In 2001, there were 27 geographical areas of high male survival (above 34%) and 31 areas where the opposite was true (below 21%).
Areas of high old age male survival were mainly located in Madrid and Salamanca in Spain; Andorra; and Geneva in Switzerland. Areas of low old age male survival were mostly clustered in Glasgow, Manchester, Liverpool and London in the UK; and the northern mining and industrial regions in France, and Brittany.
By 2011, there were 49 areas of high old age male survival (above 41%) and 24 areas at the opposite end of the spectrum (below 27%).
The same areas of high survival remained, but included southern and western France. Similarly, the same areas of low survival persisted in the industrial areas of the UK and London, plus the France-Belgium border, Amsterdam and South Limburg in The Netherlands, and Copenhagen in Denmark.
Among women, there were 45 areas of high old age survival (above 48%) and 35 of low old age survival (below 32%).
The geographical distribution resembled that of the men, with high survival additionally in north eastern Italy (Emiglia-Romagna and Veneto) and low survival additionally in southern Spain and Naples and Sicily in Italy.
By 2011, areas of high female survival (above 56%) numbered 102 while those of low survival (below 39%) numbered 50.
The geographical distribution followed the pattern for men, except that areas of high old age survival in north eastern Italy were greatly reduced.
The UK does not fare particularly well in terms of the overall proportion of the population living in areas of low old age survival, because it has a large number of areas falling into this category. In 2011, 18% of the female population and almost 7% of the male population were living in these areas.
These patterns arise from spatial differentials in the chances of dying after the age of 85 – mainly caused by cardiovascular disease which accounts for more than four in every 10 deaths in Europe, say the researchers. Many different factors influence old age survival, including socioeconomic circumstances, genes, lifestyle, pollution, and access to healthcare, they add.
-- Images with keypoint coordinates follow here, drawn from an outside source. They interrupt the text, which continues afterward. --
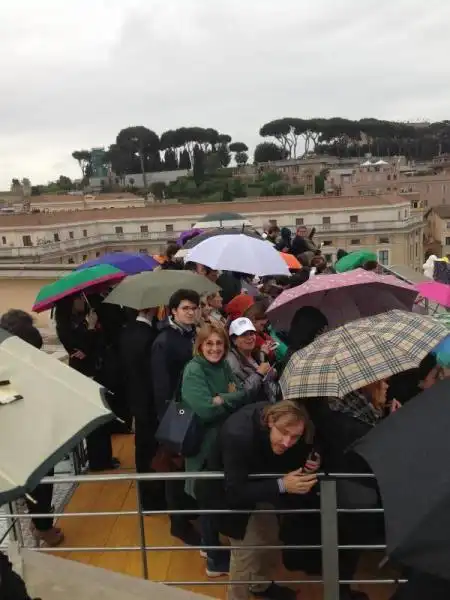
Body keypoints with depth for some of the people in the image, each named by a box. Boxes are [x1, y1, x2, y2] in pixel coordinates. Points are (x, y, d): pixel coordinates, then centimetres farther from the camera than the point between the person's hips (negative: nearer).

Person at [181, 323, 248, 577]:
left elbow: (243, 396, 1)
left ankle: (211, 544, 37)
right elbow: (206, 410, -27)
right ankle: (215, 559, 22)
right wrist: (231, 399, -15)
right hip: (205, 444, -6)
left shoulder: (224, 366, 4)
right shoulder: (193, 370, -18)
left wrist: (222, 400, -17)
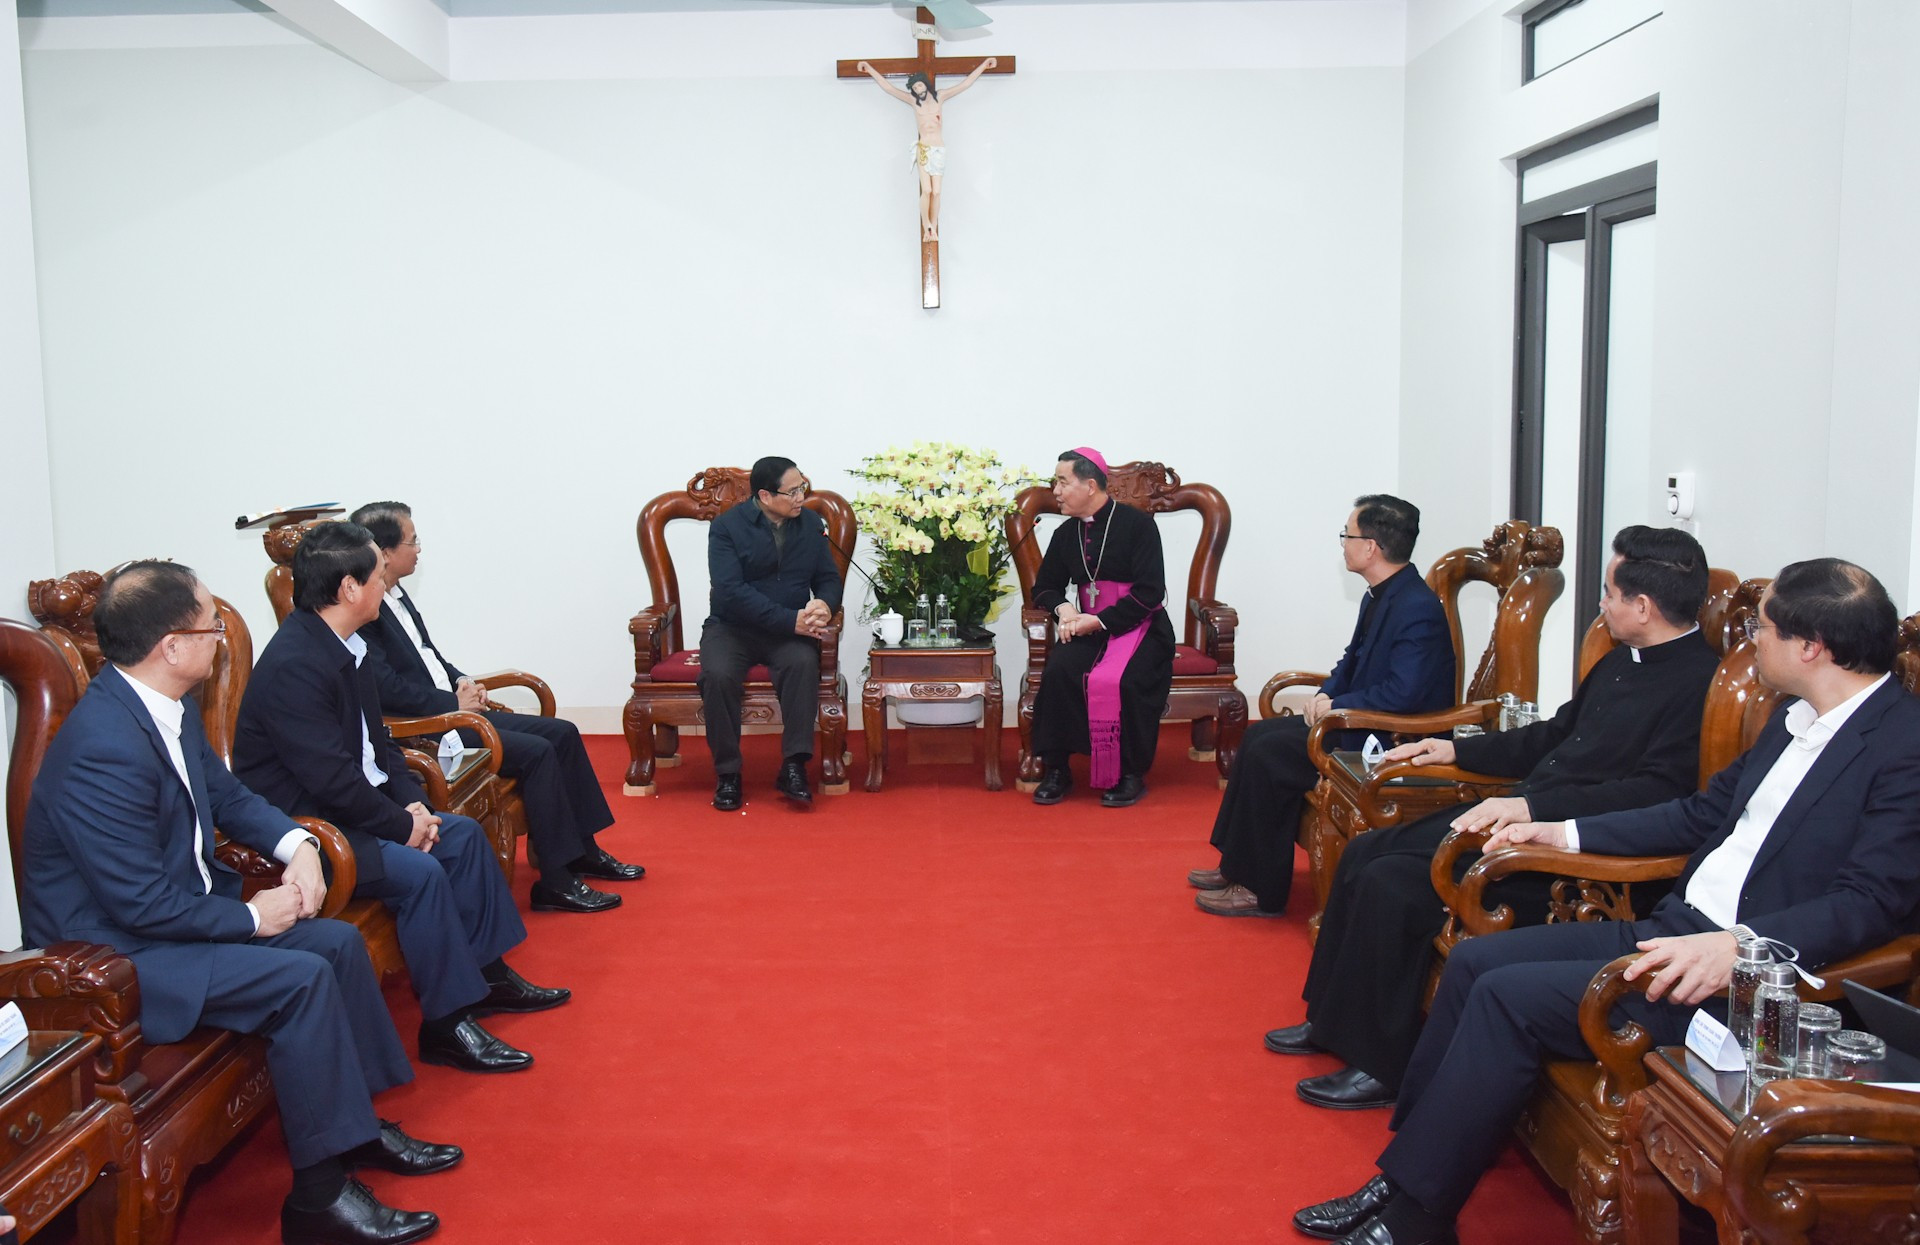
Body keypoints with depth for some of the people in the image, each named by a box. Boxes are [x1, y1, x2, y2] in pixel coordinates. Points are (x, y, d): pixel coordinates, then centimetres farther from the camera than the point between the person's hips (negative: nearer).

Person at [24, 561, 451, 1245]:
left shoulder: (172, 707, -1)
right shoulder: (105, 747, -29)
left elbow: (225, 794, 16)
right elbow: (143, 904, -27)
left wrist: (296, 843, -2)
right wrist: (253, 917, -15)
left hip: (180, 909, 10)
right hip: (115, 954, -10)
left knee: (339, 942, 2)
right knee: (301, 977, -22)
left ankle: (359, 1123, 15)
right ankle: (319, 1190, -11)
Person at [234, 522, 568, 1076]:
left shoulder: (345, 645, 5)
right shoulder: (295, 665, -25)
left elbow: (376, 738, 13)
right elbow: (330, 779, -27)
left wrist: (412, 802, -1)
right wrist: (402, 825, -16)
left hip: (352, 805, 11)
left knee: (462, 834, 7)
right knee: (419, 871, -24)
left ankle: (486, 972, 17)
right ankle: (447, 1023, -12)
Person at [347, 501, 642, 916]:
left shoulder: (397, 595, 12)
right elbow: (387, 688, -25)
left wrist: (462, 681, 6)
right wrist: (453, 701, -15)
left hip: (451, 707, 10)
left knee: (562, 733, 5)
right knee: (537, 751, -21)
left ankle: (583, 851, 14)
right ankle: (555, 882, -14)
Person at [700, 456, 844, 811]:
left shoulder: (811, 524, 6)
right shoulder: (727, 526, -8)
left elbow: (828, 578, 7)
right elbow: (731, 591, -18)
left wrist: (824, 604, -20)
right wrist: (790, 620, -26)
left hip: (791, 629, 2)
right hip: (732, 627, -2)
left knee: (803, 663, -32)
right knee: (718, 674, -32)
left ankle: (793, 767, -26)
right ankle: (727, 773, -17)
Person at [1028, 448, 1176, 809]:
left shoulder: (1137, 524, -6)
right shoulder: (1065, 534, 10)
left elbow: (1150, 592, -11)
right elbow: (1045, 587, 20)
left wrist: (1099, 621, -18)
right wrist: (1063, 607, -4)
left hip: (1139, 626, -4)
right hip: (1088, 628, 4)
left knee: (1121, 681, -33)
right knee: (1057, 670, -27)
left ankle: (1131, 775, -15)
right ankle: (1055, 770, -17)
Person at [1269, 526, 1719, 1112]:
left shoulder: (1699, 684, -14)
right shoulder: (1622, 663, 16)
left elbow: (1659, 791, -25)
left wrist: (1534, 807, -31)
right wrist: (1456, 750, 25)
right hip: (1522, 811, 10)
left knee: (1391, 885, -21)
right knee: (1364, 854, 5)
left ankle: (1381, 1065, -5)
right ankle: (1333, 1020, 17)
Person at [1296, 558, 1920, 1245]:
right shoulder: (1794, 718, 14)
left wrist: (1739, 945, -35)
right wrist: (1564, 832, 20)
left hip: (1746, 974, -9)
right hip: (1673, 927, 9)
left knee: (1511, 995, -19)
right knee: (1473, 960, 0)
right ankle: (1402, 1171, 6)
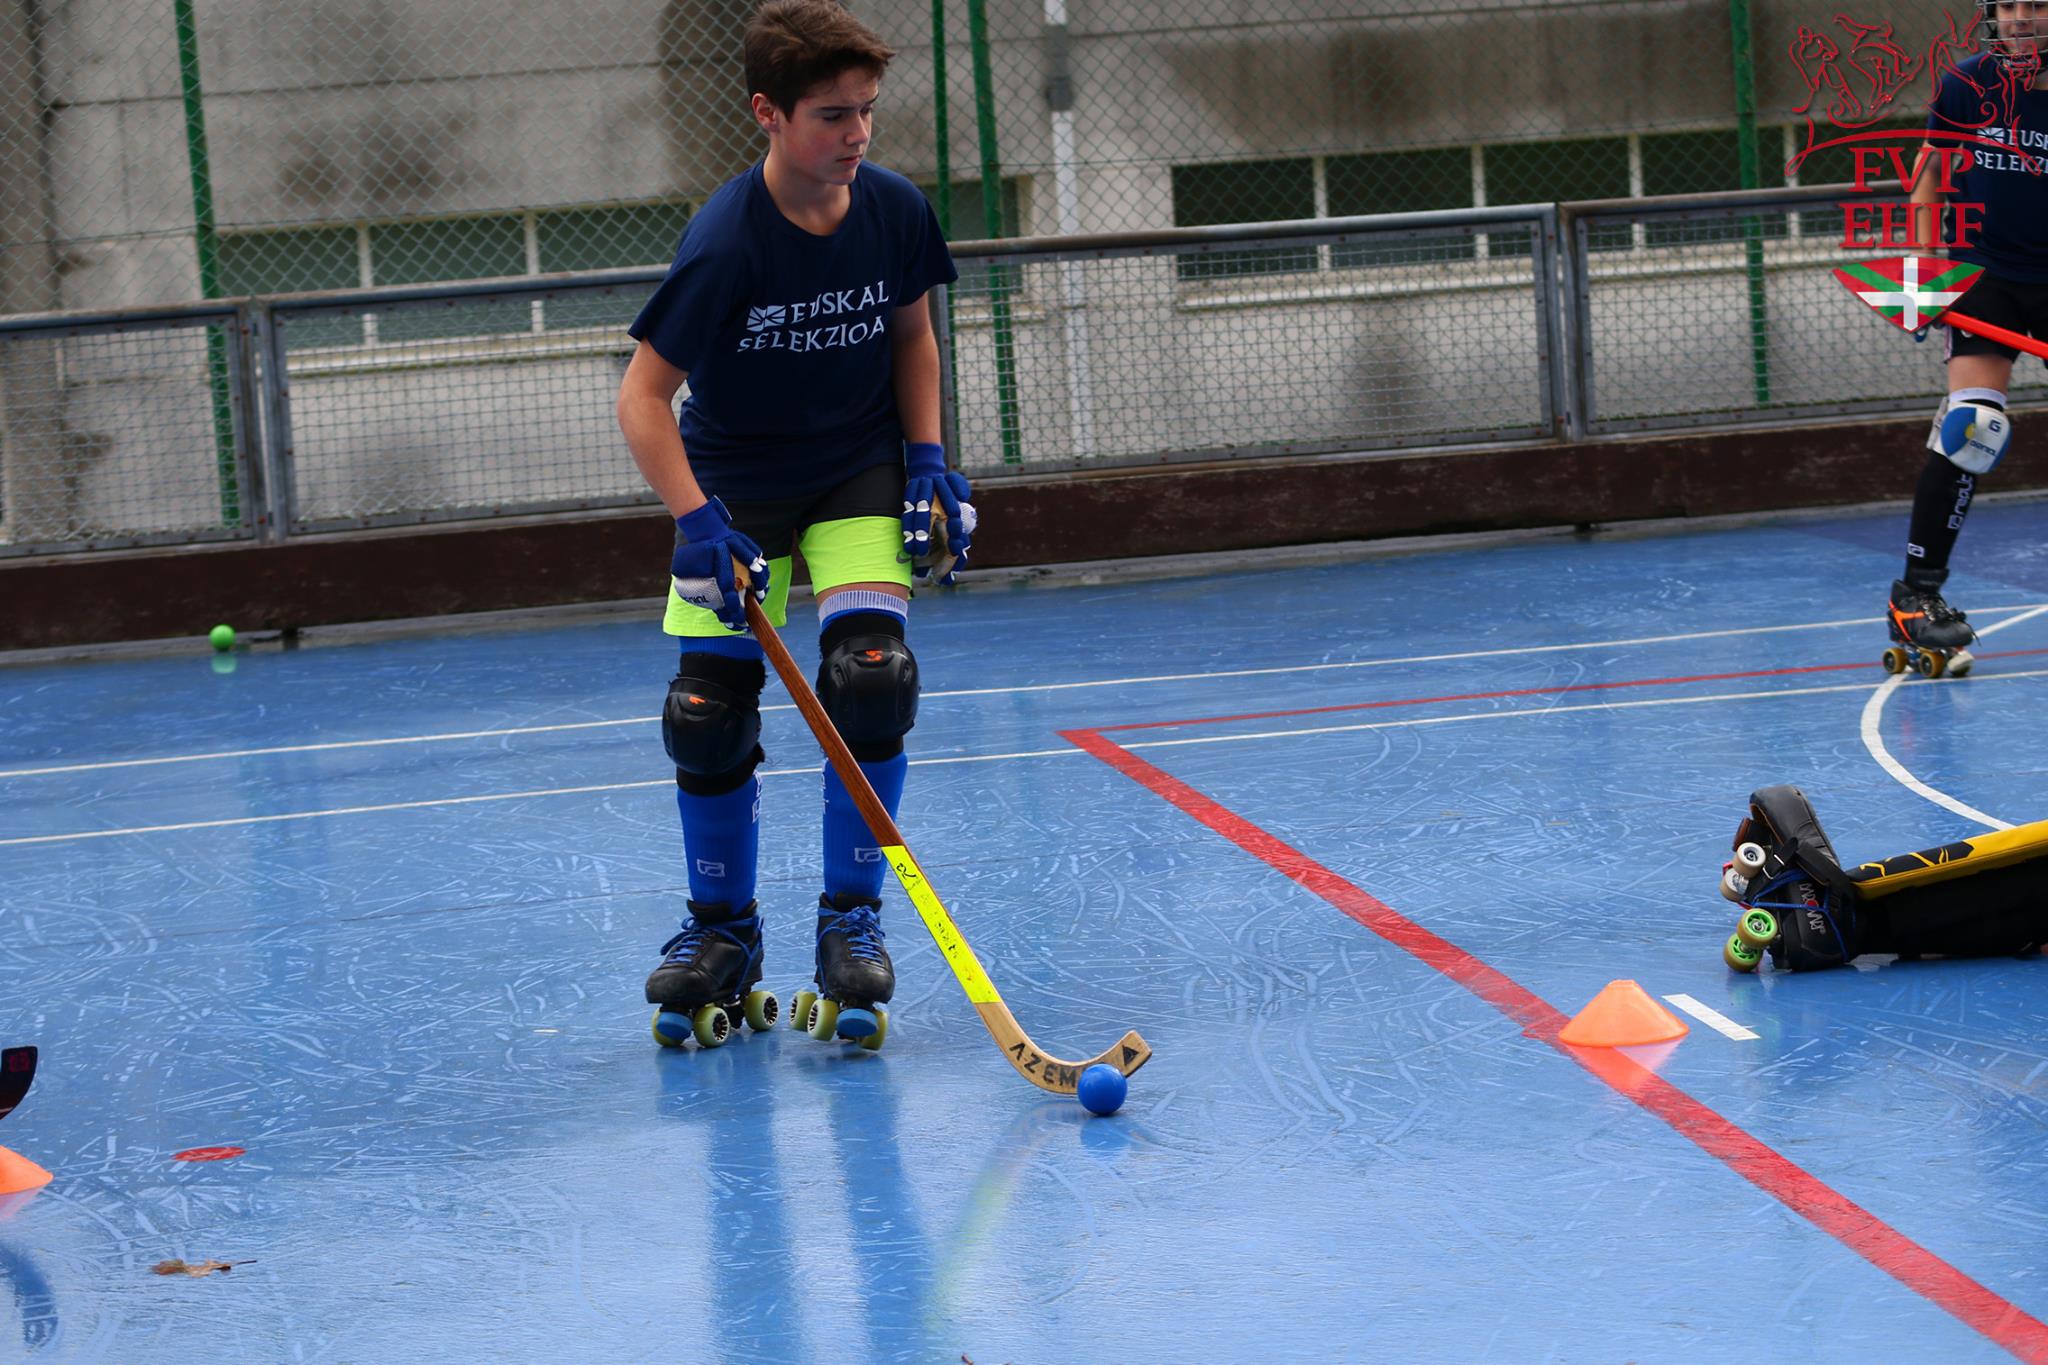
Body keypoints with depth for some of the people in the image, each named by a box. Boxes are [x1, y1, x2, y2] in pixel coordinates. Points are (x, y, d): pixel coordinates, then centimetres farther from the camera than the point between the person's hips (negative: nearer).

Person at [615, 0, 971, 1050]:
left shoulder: (896, 213, -12)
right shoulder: (726, 243, -24)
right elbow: (643, 393, -21)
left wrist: (928, 468, -3)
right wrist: (699, 523, -31)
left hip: (861, 471, 2)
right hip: (735, 481, -2)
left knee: (870, 676, -18)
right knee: (708, 711, -6)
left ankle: (851, 919, -3)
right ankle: (723, 930, 16)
“In summary, it is most likely that the observed patterns arise from a combination of two kinds of health determinants: poverty, which explains the low longevity found in areas like Portugal, southern Spain, southern Italy and post-industrial areas; and unhealthy lifestyles (eg tobacco, diet), which might explain the presence of areas of low survival in affluent areas of Scandinavia or the Netherlands,” they conclude.